Text provided:
(begin)

This example demonstrates a complete micro-analysis following the Per-Function Microstructure Checklist.

---

## Target: `swap(address tokenIn, address tokenOut, uint256 amountIn, uint256 minAmountOut, uint256 deadline)` in Router.sol

**Purpose:**
Enables users to swap one token for another through a liquidity pool. Core trading operation in a DEX that:
- Calculates output amount using constant product formula (x * y = k)
- Deducts 0.3% protocol fee from input amount
- Enforces user-specified slippage protection
- Updates pool reserves to maintain AMM invariant
- Prevents stale transactions via deadline check

This is a critical financial primitive affecting pool solvency, user fund safety, and protocol fee collection.

---

**Inputs & Assumptions:**

*Parameters:*
- `tokenIn` (address): Source token to swap from. Assumed untrusted (could be malicious ERC20).

(end)

Data rows:
(begin)

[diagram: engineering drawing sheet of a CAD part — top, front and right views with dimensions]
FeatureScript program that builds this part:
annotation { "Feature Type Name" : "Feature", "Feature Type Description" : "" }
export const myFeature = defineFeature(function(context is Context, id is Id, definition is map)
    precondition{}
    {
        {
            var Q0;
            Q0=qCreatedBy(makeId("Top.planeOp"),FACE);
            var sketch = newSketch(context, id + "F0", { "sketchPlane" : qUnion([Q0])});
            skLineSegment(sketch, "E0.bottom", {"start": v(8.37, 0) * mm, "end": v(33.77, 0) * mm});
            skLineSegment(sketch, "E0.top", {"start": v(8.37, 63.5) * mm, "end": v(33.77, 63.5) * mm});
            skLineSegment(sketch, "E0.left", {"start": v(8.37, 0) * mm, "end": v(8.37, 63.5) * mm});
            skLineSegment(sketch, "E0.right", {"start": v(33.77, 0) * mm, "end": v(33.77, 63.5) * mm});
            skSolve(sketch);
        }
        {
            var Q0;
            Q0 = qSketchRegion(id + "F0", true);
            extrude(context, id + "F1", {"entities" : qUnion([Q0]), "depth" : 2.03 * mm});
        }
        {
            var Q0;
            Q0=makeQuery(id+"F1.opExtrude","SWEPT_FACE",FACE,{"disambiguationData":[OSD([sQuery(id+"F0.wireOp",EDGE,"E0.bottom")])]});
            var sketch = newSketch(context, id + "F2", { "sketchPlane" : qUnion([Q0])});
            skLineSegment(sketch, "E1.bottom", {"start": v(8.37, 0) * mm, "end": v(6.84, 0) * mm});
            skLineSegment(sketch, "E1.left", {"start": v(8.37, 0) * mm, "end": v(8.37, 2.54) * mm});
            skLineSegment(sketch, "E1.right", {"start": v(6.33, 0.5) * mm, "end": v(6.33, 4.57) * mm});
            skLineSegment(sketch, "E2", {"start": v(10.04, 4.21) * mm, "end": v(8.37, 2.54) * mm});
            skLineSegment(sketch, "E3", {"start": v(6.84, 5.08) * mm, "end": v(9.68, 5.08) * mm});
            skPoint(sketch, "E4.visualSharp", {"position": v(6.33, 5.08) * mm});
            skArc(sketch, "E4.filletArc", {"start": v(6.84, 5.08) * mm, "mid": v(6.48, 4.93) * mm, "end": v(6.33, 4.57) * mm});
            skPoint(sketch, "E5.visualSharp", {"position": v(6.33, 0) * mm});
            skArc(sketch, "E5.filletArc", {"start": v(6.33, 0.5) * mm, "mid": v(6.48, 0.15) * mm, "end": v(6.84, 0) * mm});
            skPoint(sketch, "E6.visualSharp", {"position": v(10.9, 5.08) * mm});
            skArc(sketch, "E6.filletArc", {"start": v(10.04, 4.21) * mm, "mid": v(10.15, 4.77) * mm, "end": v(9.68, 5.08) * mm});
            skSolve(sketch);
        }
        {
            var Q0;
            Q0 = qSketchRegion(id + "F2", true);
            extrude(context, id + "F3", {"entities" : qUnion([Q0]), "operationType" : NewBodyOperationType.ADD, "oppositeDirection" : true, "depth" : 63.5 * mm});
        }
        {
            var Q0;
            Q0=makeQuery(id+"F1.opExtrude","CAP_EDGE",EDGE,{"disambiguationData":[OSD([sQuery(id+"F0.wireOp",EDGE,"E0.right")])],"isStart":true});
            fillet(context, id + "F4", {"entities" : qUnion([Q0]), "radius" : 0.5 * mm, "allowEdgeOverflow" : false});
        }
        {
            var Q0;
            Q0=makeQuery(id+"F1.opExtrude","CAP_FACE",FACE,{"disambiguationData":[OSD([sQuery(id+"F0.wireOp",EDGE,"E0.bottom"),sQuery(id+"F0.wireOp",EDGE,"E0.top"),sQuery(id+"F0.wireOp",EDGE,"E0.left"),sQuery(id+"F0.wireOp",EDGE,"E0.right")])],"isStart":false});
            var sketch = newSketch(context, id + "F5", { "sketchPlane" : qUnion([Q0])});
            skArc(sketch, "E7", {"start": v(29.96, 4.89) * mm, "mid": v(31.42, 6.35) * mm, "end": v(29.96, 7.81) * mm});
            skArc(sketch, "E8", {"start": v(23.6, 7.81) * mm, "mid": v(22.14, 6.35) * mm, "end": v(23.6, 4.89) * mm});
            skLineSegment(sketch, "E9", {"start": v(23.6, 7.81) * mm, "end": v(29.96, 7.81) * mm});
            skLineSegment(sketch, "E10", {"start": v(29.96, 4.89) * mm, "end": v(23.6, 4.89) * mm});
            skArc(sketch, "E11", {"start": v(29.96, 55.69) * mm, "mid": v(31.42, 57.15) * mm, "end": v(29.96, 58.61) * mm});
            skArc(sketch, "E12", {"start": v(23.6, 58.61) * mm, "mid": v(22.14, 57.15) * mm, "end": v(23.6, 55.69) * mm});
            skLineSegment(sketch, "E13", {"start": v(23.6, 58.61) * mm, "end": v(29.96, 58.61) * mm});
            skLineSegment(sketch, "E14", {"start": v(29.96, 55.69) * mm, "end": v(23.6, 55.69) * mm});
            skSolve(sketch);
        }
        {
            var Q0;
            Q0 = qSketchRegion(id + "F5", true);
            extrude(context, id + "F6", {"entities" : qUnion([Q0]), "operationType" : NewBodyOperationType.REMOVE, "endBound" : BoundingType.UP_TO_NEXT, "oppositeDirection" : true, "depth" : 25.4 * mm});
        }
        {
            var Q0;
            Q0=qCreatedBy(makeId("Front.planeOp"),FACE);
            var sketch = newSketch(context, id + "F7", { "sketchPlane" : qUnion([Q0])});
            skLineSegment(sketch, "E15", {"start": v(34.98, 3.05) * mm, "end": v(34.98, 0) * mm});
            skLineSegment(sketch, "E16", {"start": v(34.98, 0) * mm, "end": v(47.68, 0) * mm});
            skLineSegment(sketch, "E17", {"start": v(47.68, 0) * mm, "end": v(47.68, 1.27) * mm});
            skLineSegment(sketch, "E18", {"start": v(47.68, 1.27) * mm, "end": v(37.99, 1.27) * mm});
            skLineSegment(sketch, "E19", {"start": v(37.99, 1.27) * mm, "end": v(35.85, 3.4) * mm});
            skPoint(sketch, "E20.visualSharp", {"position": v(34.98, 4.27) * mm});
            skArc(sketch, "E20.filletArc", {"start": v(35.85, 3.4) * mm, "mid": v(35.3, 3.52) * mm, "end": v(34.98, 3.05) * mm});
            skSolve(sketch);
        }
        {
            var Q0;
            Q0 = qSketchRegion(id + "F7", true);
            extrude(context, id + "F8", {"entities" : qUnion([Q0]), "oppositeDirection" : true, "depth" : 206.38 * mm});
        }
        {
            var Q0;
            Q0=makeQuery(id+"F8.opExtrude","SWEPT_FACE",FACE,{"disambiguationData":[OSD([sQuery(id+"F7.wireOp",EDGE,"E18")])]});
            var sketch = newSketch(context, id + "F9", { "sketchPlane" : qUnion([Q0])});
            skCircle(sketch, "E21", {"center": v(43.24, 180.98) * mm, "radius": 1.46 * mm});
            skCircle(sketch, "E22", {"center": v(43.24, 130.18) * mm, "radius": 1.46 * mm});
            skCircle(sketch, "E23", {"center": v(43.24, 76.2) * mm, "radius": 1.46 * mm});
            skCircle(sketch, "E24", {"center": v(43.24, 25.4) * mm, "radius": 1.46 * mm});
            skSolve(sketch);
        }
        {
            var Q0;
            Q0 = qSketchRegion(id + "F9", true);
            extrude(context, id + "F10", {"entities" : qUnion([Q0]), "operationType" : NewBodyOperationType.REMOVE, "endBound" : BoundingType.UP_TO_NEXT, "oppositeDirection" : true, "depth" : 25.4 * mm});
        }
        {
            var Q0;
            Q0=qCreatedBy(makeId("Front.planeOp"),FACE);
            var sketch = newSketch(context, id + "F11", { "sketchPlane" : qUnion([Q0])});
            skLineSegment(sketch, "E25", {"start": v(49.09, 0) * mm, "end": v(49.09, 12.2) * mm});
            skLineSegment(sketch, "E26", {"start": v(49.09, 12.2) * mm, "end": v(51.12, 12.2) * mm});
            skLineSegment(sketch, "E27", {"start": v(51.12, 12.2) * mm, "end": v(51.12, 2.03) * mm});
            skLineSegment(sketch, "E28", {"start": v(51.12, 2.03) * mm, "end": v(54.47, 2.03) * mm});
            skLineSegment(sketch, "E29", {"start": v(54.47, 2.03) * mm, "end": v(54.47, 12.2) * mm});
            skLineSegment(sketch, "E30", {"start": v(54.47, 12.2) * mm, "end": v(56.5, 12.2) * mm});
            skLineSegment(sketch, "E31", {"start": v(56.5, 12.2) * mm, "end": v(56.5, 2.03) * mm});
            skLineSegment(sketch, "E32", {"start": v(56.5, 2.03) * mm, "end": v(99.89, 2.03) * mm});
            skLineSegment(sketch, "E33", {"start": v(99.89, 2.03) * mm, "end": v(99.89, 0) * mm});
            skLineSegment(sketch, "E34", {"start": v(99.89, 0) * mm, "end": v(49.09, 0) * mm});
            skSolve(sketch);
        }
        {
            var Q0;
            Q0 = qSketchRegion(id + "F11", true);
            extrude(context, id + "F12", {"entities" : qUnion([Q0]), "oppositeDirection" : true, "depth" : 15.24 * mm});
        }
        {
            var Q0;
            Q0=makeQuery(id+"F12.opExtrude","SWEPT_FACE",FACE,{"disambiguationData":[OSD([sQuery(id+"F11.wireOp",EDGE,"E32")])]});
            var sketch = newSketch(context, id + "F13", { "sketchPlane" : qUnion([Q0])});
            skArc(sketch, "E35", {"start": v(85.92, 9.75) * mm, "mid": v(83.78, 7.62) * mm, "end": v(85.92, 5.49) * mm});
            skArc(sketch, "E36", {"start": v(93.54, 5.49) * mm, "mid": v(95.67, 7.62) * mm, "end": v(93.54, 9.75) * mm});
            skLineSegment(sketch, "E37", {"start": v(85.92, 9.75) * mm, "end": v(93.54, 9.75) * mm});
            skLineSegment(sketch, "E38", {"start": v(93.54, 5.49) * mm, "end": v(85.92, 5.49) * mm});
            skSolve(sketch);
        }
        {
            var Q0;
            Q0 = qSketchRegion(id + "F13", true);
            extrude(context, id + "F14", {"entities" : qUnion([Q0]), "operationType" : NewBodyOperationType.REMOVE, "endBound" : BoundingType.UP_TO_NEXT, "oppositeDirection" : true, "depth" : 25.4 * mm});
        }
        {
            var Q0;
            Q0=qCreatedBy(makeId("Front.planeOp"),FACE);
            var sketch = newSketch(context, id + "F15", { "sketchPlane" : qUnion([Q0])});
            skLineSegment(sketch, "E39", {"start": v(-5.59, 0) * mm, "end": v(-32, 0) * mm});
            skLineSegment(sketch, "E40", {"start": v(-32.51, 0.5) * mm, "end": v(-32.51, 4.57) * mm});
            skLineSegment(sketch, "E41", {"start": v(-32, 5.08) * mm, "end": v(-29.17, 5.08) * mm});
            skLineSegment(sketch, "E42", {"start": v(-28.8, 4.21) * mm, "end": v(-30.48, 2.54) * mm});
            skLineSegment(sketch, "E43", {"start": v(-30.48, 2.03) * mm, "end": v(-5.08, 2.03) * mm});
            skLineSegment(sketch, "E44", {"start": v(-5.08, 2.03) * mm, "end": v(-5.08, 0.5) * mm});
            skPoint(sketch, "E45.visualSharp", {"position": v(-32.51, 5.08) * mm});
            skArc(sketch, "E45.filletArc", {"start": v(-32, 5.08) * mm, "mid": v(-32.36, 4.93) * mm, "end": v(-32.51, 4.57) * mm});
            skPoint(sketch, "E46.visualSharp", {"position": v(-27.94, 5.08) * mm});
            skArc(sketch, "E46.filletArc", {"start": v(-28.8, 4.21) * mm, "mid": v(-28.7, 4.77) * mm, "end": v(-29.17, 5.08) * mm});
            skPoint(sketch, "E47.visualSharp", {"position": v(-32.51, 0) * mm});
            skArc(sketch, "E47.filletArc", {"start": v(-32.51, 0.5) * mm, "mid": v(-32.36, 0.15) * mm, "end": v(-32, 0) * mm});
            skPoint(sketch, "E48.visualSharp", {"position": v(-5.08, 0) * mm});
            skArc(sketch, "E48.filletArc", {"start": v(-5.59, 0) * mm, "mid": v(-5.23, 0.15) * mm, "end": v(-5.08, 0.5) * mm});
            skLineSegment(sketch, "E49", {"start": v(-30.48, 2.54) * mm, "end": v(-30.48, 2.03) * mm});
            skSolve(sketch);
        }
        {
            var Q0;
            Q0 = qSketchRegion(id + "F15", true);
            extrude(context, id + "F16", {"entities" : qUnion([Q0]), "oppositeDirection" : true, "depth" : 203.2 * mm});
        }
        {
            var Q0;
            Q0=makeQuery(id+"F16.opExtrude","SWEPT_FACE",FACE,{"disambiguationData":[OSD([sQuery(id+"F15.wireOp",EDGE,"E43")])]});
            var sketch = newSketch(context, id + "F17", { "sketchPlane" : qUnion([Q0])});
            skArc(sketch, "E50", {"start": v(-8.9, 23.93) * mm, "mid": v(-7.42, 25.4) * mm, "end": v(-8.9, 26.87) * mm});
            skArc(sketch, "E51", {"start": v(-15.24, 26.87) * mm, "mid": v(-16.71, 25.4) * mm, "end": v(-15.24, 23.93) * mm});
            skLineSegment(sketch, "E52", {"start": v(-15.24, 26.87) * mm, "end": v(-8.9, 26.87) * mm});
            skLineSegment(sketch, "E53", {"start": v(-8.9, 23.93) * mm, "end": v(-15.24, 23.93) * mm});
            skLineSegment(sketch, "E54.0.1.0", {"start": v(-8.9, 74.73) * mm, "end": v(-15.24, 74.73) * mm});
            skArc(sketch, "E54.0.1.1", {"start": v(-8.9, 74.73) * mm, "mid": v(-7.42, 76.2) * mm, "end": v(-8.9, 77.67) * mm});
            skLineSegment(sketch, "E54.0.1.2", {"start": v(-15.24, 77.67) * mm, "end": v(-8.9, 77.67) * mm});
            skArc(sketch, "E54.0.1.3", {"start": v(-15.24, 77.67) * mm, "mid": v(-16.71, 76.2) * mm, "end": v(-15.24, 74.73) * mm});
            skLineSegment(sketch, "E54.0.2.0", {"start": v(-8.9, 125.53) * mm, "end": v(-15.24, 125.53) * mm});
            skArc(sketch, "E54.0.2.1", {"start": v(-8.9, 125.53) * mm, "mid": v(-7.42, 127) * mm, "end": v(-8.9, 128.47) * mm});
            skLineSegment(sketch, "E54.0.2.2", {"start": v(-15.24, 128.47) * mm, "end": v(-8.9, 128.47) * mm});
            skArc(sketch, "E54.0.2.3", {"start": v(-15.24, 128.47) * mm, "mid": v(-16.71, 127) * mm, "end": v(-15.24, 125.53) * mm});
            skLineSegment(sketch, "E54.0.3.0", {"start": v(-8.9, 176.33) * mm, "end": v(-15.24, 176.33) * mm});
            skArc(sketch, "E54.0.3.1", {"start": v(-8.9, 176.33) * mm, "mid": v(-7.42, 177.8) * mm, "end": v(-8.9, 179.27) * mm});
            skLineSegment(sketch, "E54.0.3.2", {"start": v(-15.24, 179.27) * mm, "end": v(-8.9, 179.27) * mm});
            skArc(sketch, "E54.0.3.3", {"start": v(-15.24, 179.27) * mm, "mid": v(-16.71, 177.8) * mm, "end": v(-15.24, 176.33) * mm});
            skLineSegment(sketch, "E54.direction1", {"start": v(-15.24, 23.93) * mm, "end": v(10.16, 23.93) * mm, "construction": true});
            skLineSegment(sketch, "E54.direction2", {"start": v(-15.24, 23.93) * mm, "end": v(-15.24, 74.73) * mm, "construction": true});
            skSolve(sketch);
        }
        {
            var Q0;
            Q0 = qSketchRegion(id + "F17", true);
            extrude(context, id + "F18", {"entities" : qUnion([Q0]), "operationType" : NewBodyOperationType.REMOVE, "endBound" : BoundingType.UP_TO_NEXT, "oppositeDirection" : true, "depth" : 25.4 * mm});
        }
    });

(end)

Set task:
Continue the micro-analysis of the Router.sol swap function above, starting right after its last line.

Written reply:
- `tokenOut` (address): Destination token to receive. Assumed untrusted.
- `amountIn` (uint256): Amount of tokenIn to swap. User-specified, untrusted input.
- `minAmountOut` (uint256): Minimum acceptable output. User-specified slippage tolerance.
- `deadline` (uint256): Unix timestamp. Transaction must execute before this or revert.

*Implicit Inputs:*
- `msg.sender`: Transaction initiator. Assumed to have approved Router to spend amountIn of tokenIn.
- `pairs[tokenIn][tokenOut]`: Storage mapping to pool address. Assumed populated during pool creation.
- `reserves[pair]`: Pool's current token reserves. Assumed synchronized with actual pool balances.
- `block.timestamp`: Current block time. Assumed honest (no validator manipulation considered here).

*Preconditions:*
- Pool exists for tokenIn/tokenOut pair (pairs[tokenIn][tokenOut] != address(0))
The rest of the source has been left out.